В контексте биографии писателя его ранние тексты владикавказской поры первыми начали называть Л.М. Яновская и М.О. Чудакова в конце 1970-х, в середине 1980-х гг. Информация о фельетонах «Грядущие перспективы» (Грозный, 13 ноября 1919), «В кафе» (Владикавказ, февраль 1920), «Неделя просвещения» (апрель, 1921) существенно раздвинула представление о границах творчества, актуализировала проблему его периодизации. Эти фельетоны, введенные в научный оборот его биографами, лишили однозначной убедительности бытовавшее с 1920-х годов представление о том, что в литературу М.А. Булгаков вошел в московский период жизни.

Первые публикаторы этой части творчества писателя столкнулись не только с проблемой разыскания текстов в потоке печатных и рукописных источников, но и с проблемой их номинации. Думается, сложность определения (фельетон, рассказ, очерк, др.) возникла, в том числе, и в силу того, что извлеченные из временного контекста и, главное, из контекста периодических изданий эти булгаковские тексты открывались, прежде всего, своей художественной выразительностью. Мы сегодня можем говорить, что публикаторы столкнулись с авторской моделью3 фельетонов М.А. Булгакова, для которых характерна не просто высокая степень беллетризации, но и ориентация на сатиру М.Е. Салтыкова-Щедрина, которого сам М.А. Булгаков в письме Правительству назвал своим учителем4.

-*-*-

▸ **Задания**:
(a) Определите, согласуются ли с отрывком утверждения (i), (ii) и (iii); на каждое ответьте «да» или «нет» и приведите решающие слова отрывка точной цитатой. (i) Фельетон «В кафе» вышел во Владикавказе в феврале 1920 года. (ii) Ранние владикавказские тексты писателя первыми начали называть в начале 1960-х годов. (iii) В письме Правительству Булгаков назвал Салтыкова-Щедрина своим учителем.
(b) Воспроизведите, пожалуйста, дословно часть отрывка: начните с места, где стоят слова «Первые публикаторы этой», и остановитесь после слов «назвал своим учителем4.».

[Записи из набора данных]

-*-*-

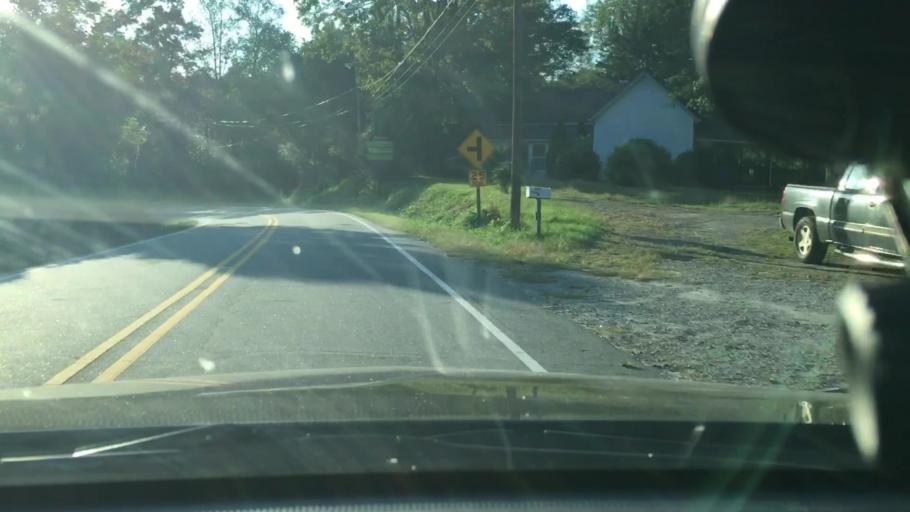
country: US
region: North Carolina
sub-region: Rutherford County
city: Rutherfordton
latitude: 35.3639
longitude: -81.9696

-*-*-

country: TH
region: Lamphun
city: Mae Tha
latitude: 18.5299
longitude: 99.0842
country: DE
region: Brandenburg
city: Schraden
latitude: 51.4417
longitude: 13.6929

-*-*-

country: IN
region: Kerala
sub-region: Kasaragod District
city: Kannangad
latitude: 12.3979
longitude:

-*-*-

▸ **Ответы по заданиям**:
(a)
(i) Да: «„В кафе“ (Владикавказ, февраль 1920)».
(ii) Нет: «первыми начали называть Л.М. Яновская и М.О. Чудакова в конце 1970-х, в середине 1980-х гг.».
(iii) Да: «которого сам М.А. Булгаков в письме Правительству назвал своим учителем».

(b)
Первые публикаторы этой части творчества писателя столкнулись не только с проблемой разыскания текстов в потоке печатных и рукописных источников, но и с проблемой их номинации. Думается, сложность определения (фельетон, рассказ, очерк, др.) возникла, в том числе, и в силу того, что извлеченные из временного контекста и, главное, из контекста периодических изданий эти булгаковские тексты открывались, прежде всего, своей художественной выразительностью. Мы сегодня можем говорить, что публикаторы столкнулись с авторской моделью3 фельетонов М.А. Булгакова, для которых характерна не просто высокая степень беллетризации, но и ориентация на сатиру М.Е. Салтыкова-Щедрина, которого сам М.А. Булгаков в письме Правительству назвал своим учителем4.